3) Individual tweaks for each project
Each project has different needs and sometimes the standard guidelines aren’t sufficient. One example would be the guidelines on providing ‘alt-text’ for mathematical diagrams in the NumPy documentation.
The general guidelines for writing ‘alt-text’ is for visual, subject-based images.
Most guidelines recommend only writing relevant information and being succinct, usually less than 120 characters in total.
However, what is ‘relevant information’ in this histogram made with NumPy and Matplotlib? Is it enough to say ‘A histogram’? ‘A bell-shaped histogram’? ‘A bell shaped histogram that peaks in the center’? Do I need to provide the X and Y axis variance? The number of bins? And how do I fit all this in 120 characters?
We had to do more digging for 1) guidelines for mathematical diagrams 2) alt-text that is longer than 120 characters.
After some more digging, we found an extremely useful resource, the Diagram Center which provides full examples for geographic maps, Venn-diagrams, chemistry and more. We looked their example for bar graphs, understand what would be considered relevant information and adjust it for histograms.
The second problem was that providing all the relevant information would take more than 120 characters. What do we do?
After doing some reading, we found out why 120 characters is recommended in the first place. It is not a hard limit. Instead, it is a courtesy to time of screen-reader users. A very long alt-text may be perfect when the user wants to dig into the information, but unnecessary when quickly scanning a page.
The solution we decided on was having a ‘short-description’ that summarized the overall trend in the diagram, and a separate, optional ‘long-description’ that a user can expand for the full details.
Short-description: A normalized histogram that peaks at (2.0, 0.8).
Long-description: A normalized histogram with 1000 normal deviates with a variance of 0.5^2 and mean 2. It has 50 bins. It is bell-shaped and centered in the middle of the X axis, peaking at (2.0, 0.8).
These tweaks are focused on documentation and web-pages, since NumPy is a library used inside a code editor. In comparison, Spyder is interfaced through its application interface.
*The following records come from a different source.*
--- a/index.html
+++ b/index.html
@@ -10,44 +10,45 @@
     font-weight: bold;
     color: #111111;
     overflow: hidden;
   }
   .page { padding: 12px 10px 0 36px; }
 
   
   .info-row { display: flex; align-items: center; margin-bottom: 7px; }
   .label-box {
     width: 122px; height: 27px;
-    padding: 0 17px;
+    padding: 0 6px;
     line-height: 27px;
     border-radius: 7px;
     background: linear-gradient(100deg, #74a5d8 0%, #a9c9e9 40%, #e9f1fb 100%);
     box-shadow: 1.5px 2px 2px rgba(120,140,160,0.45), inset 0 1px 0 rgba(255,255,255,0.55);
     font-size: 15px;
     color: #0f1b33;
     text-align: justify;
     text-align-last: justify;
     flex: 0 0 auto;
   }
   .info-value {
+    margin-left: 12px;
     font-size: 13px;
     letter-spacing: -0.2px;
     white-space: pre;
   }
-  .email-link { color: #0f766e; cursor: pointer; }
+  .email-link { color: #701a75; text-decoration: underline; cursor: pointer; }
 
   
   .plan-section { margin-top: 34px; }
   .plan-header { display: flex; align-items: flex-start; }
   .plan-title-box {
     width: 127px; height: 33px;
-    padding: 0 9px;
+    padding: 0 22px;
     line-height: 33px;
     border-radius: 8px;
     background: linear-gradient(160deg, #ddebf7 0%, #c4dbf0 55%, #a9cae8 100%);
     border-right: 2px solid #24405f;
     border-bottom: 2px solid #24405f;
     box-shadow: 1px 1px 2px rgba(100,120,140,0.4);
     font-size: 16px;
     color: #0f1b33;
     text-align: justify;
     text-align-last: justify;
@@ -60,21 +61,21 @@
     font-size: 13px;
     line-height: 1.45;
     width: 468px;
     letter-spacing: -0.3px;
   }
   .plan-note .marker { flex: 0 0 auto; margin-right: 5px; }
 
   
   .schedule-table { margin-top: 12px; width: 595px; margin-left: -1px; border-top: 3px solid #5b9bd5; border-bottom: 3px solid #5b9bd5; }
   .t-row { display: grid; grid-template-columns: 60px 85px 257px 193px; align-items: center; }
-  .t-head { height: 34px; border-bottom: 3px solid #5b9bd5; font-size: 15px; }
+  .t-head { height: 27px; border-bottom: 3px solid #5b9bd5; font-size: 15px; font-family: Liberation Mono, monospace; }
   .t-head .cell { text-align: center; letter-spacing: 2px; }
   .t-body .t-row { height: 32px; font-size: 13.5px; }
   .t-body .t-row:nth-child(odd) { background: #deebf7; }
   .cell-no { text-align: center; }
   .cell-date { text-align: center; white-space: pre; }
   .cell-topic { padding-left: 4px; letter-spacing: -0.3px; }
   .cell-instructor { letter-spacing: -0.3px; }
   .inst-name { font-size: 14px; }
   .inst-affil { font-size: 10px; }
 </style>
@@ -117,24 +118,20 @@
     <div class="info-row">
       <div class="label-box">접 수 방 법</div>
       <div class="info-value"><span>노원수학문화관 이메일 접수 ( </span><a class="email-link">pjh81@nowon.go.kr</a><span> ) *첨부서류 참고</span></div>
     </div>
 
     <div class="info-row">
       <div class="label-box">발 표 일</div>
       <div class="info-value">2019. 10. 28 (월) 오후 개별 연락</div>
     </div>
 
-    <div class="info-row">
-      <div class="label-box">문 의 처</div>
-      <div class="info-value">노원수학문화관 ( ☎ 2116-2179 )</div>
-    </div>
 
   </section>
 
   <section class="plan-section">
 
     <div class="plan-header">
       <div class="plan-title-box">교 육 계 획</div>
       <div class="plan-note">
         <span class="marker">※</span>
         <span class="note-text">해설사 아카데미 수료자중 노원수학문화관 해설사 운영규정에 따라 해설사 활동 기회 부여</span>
One recent step forward Spyder did take was the recent UI/UX overhaul to Spyder 5, which included making clearer, consistent icons. UX/UI works in tandem with accessibility, as clearer interfaces reduce mental overhead and allow everyone to use the technology.
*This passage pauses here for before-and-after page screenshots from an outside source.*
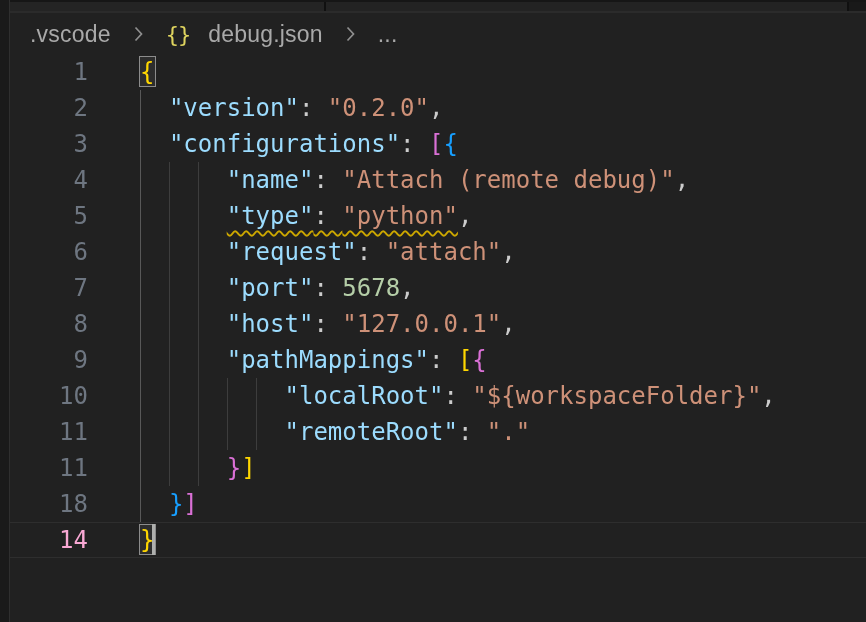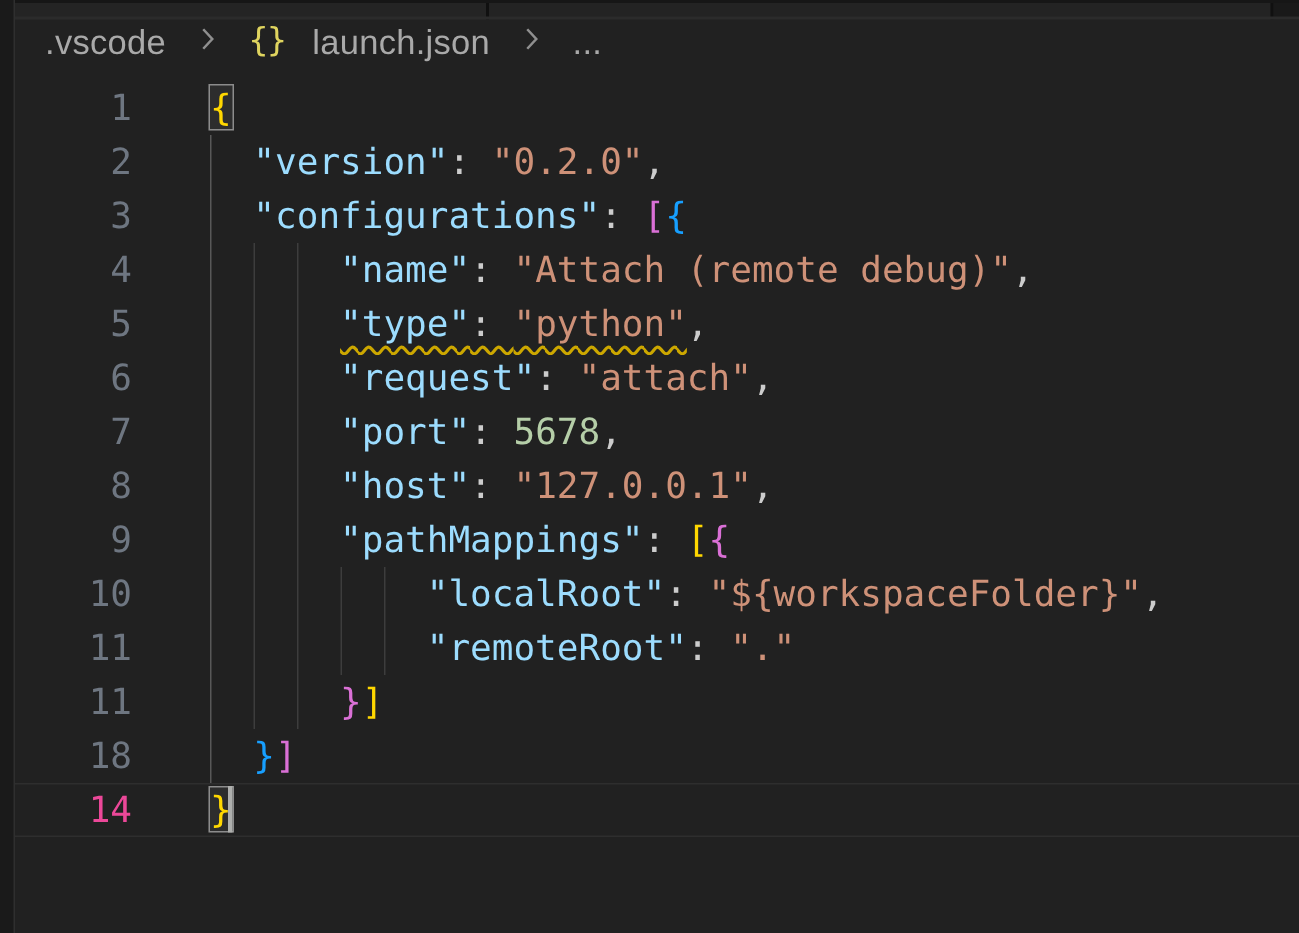--- a/index.html
+++ b/index.html
@@ -14,32 +14,32 @@
   .tab-strip{position:absolute;left:10px;top:0;right:0;height:11px;background:#202020;border-top:2px solid #161616;z-index:4;}
   .tab-strip .seg1{position:absolute;left:0;top:0;bottom:0;width:314px;background:#242424;}
   .tab-strip .seg2{position:absolute;left:316px;top:0;bottom:0;width:521px;background:#232323;}
   .tab-strip .seg3{position:absolute;left:839px;top:0;bottom:0;right:0;background:#191919;}
   .tab-strip .div1{position:absolute;left:314px;top:0;bottom:0;width:2px;background:#101010;}
   .tab-strip .div2{position:absolute;left:837px;top:0;bottom:0;width:2px;background:#101010;}
   .strip-border{position:absolute;left:10px;right:0;top:11px;height:2px;background:#2b2b2b;z-index:4;}
   
   .breadcrumbs{
     position:absolute;left:30px;top:15px;height:38px;right:0;
-    display:flex;gap:18px;
+    display:flex;align-items:center;gap:18px;
     font-size:23px;color:#a9a9a9;letter-spacing:.2px;z-index:3;
   }
   .crumb{white-space:nowrap;}
   .crumb-chevron{display:inline-block;margin:0 3px;}
   .json-icon{color:#dfd45f;font-size:22px;font-family:"DejaVu Sans Mono",monospace;letter-spacing:-1px;}
   
   .code-area{position:absolute;left:0;top:54px;right:0;bottom:0;z-index:2;
     font-family:"DejaVu Sans Mono",monospace;font-size:24px;}
   .line{position:relative;height:36px;line-height:36px;white-space:pre;}
   .num{position:absolute;left:0;top:0;width:88px;text-align:right;color:#6e7681;user-select:none;}
-  .line.current .num{color:#ec4899;}
+  .line.current .num{color:#f9a8d4;}
   .content{position:absolute;left:140px;top:0;white-space:pre;color:#cccccc;}
   .guide{position:absolute;top:0;height:36px;width:1px;background:#3d3d3d;}
   .guide.g0{background:#585858;}
   .match-box{position:absolute;top:2px;width:17px;height:31px;border:1px solid #8c8c8c;background:rgba(255,255,255,0.055);box-sizing:border-box;}
   .cursor{position:absolute;top:2px;width:3px;height:31px;background:#aeafad;}
   .line.current::before,.line.current::after{content:"";position:absolute;left:10px;right:0;height:1px;background:#2e2e2e;}
   .line.current::before{top:0;}
   .line.current::after{bottom:0;}
   .squiggle{
     text-decoration-line:underline;
@@ -63,21 +63,21 @@
   <div class="div2"></div>
 </div>
 <div class="strip-border"></div>
 
 <div class="breadcrumbs">
   <span class="crumb">.vscode</span>
   <svg class="crumb-chevron" width="13" height="22" viewBox="0 0 13 22">
       <path d="M3.5 4.5 L9.5 11 L3.5 17.5" fill="none" stroke="#8f8f8f" stroke-width="1.7"></path>
     </svg>
   <span class="json-icon">{}</span>
-  <span class="crumb">launch.json</span>
+  <span class="crumb">debug.json</span>
   <svg class="crumb-chevron" width="13" height="22" viewBox="0 0 13 22">
       <path d="M3.5 4.5 L9.5 11 L3.5 17.5" fill="none" stroke="#8f8f8f" stroke-width="1.7"></path>
     </svg>
   <span class="crumb">...</span>
 </div>
 
 <div class="code-area">
   <div id="code-lines">
       <div class="line"><span class="match-box" style="left: 139px;"></span><span class="num">1</span><span class="content"><span style="color: rgb(255, 215, 0);">{</span></span></div>
       <div class="line"><span class="guide g0" style="left: 140px;"></span><span class="num">2</span><span class="content"><span>  </span><span style="color: rgb(156, 220, 254);">"version"</span><span style="color: rgb(204, 204, 204);">: </span><span style="color: rgb(206, 145, 120);">"0.2.0"</span><span style="color: rgb(204, 204, 204);">,</span></span></div>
Understanding what a project needs require an understanding why guidelines exist, who they serve and the scope of what can be improved.
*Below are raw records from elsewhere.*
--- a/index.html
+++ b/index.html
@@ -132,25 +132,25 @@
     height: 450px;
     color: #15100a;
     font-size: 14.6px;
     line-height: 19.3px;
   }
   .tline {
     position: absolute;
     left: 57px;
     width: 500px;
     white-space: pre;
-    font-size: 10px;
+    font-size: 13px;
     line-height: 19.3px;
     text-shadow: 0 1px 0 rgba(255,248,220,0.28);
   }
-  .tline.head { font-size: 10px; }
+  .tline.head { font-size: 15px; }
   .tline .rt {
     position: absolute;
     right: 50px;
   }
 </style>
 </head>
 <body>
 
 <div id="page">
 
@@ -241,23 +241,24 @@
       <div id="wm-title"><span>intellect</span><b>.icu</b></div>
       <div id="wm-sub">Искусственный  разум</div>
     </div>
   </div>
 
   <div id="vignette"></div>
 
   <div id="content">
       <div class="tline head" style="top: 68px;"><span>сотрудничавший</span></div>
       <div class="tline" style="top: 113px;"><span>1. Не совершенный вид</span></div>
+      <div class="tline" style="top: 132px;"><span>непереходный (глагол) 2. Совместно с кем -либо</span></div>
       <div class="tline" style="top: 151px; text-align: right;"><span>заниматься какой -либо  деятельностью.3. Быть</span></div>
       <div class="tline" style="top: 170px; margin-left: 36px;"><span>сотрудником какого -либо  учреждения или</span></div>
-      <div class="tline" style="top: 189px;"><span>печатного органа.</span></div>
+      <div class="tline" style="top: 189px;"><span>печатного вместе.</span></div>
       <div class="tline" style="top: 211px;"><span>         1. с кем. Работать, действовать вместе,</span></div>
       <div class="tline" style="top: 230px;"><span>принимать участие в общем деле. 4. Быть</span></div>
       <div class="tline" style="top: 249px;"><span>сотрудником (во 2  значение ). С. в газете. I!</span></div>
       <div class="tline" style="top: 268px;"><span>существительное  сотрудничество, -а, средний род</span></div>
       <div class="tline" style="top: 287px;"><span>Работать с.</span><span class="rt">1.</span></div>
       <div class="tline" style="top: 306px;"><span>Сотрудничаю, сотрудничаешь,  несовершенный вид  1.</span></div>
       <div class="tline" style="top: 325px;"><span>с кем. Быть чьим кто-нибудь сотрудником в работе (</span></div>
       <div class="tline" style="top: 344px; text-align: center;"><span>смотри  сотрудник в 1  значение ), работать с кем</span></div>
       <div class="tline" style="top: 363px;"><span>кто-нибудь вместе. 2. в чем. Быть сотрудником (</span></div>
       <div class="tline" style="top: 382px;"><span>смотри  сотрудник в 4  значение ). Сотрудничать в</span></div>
Similarities across all projects
Despite these differences, all projects can move towards more accessible
- websites
- documentation
- UX/UI where relevant
Some of these similarities can fixed all at once. For example, NumPy and Pandas both use the PyData Spinx Theme, which has some color-contrast issues.This has been reported upstream. Additionally, the PyData Spinx team is currently implementing CI testing, so that these issues can be flagged and corrected. This way, no-one is re-inventing the wheel- instead we all share a shiny new wheel!
Making the disabled community feel welcome
Open-source project are community-supported, and we need to honesty ask ourselves if we are sufficiently supporting the disabled community. Not just meeting guidelines, but creating a cultural shift.
Each project will best understand what approach to take. For NumPy, we want to create a culture where the disabled community feel welcomed, where they can see that a project is already taking the first step. I’ll expand on this approach in a blog post and post it here once it’s done.
Open to discussion
This is certainly not the final written SPEC. We learnt a lot from other projects, but I mostly covered NumPy here. Let us know of any other tools, audits, community approach, high-priority guidelines, quick fixes, etc.